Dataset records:
━━━
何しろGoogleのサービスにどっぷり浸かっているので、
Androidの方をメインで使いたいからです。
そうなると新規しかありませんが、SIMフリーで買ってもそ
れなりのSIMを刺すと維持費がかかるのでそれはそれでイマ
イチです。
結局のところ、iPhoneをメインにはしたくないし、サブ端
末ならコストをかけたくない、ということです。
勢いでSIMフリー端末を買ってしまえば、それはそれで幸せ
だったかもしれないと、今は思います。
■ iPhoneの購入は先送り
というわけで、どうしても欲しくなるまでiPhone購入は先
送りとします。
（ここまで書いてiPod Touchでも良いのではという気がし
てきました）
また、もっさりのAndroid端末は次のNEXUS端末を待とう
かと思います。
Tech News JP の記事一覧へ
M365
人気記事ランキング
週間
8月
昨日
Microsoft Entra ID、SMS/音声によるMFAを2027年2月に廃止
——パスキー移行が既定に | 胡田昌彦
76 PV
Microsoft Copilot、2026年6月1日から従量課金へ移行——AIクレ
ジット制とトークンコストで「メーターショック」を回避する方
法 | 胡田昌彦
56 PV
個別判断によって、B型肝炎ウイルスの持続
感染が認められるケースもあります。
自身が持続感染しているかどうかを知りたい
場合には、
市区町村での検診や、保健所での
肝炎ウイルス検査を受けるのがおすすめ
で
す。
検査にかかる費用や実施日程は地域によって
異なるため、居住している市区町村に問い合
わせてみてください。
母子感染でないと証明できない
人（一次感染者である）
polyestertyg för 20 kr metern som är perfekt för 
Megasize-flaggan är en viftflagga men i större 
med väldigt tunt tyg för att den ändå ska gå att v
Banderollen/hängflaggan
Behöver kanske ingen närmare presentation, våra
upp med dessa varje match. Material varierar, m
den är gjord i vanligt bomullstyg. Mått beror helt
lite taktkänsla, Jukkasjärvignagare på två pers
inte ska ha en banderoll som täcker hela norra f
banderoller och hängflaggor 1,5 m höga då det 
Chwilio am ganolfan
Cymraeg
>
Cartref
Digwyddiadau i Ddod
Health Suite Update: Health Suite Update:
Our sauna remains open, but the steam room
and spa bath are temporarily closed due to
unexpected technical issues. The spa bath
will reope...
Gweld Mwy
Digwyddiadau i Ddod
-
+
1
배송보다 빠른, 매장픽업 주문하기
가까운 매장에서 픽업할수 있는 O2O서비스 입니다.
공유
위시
━━━
* What is being asked
Every entry should be restated word for word.

* Task answer
何しろGoogleのサービスにどっぷり浸かっているので、
Androidの方をメインで使いたいからです。
そうなると新規しかありませんが、SIMフリーで買ってもそ
れなりのSIMを刺すと維持費がかかるのでそれはそれでイマ
イチです。
結局のところ、iPhoneをメインにはしたくないし、サブ端
末ならコストをかけたくない、ということです。
勢いでSIMフリー端末を買ってしまえば、それはそれで幸せ
だったかもしれないと、今は思います。
■ iPhoneの購入は先送り
というわけで、どうしても欲しくなるまでiPhone購入は先
送りとします。
（ここまで書いてiPod Touchでも良いのではという気がし
てきました）
また、もっさりのAndroid端末は次のNEXUS端末を待とう
かと思います。
Tech News JP の記事一覧へ
M365
人気記事ランキング
週間
8月
昨日
Microsoft Entra ID、SMS/音声によるMFAを2027年2月に廃止
——パスキー移行が既定に | 胡田昌彦
76 PV
Microsoft Copilot、2026年6月1日から従量課金へ移行——AIクレ
ジット制とトークンコストで「メーターショック」を回避する方
法 | 胡田昌彦
56 PV
個別判断によって、B型肝炎ウイルスの持続
感染が認められるケースもあります。
自身が持続感染しているかどうかを知りたい
場合には、
市区町村での検診や、保健所での
肝炎ウイルス検査を受けるのがおすすめ
で
す。
検査にかかる費用や実施日程は地域によって
異なるため、居住している市区町村に問い合
わせてみてください。
母子感染でないと証明できない
人（一次感染者である）
polyestertyg för 20 kr metern som är perfekt för 
Megasize-flaggan är en viftflagga men i större 
med väldigt tunt tyg för att den ändå ska gå att v
Banderollen/hängflaggan
Behöver kanske ingen närmare presentation, våra
upp med dessa varje match. Material varierar, m
den är gjord i vanligt bomullstyg. Mått beror helt
lite taktkänsla, Jukkasjärvignagare på två pers
inte ska ha en banderoll som täcker hela norra f
banderoller och hängflaggor 1,5 m höga då det 
Chwilio am ganolfan
Cymraeg
>
Cartref
Digwyddiadau i Ddod
Health Suite Update: Health Suite Update:
Our sauna remains open, but the steam room
and spa bath are temporarily closed due to
unexpected technical issues. The spa bath
will reope...
Gweld Mwy
Digwyddiadau i Ddod
-
+
1
배송보다 빠른, 매장픽업 주문하기
가까운 매장에서 픽업할수 있는 O2O서비스 입니다.
공유
위시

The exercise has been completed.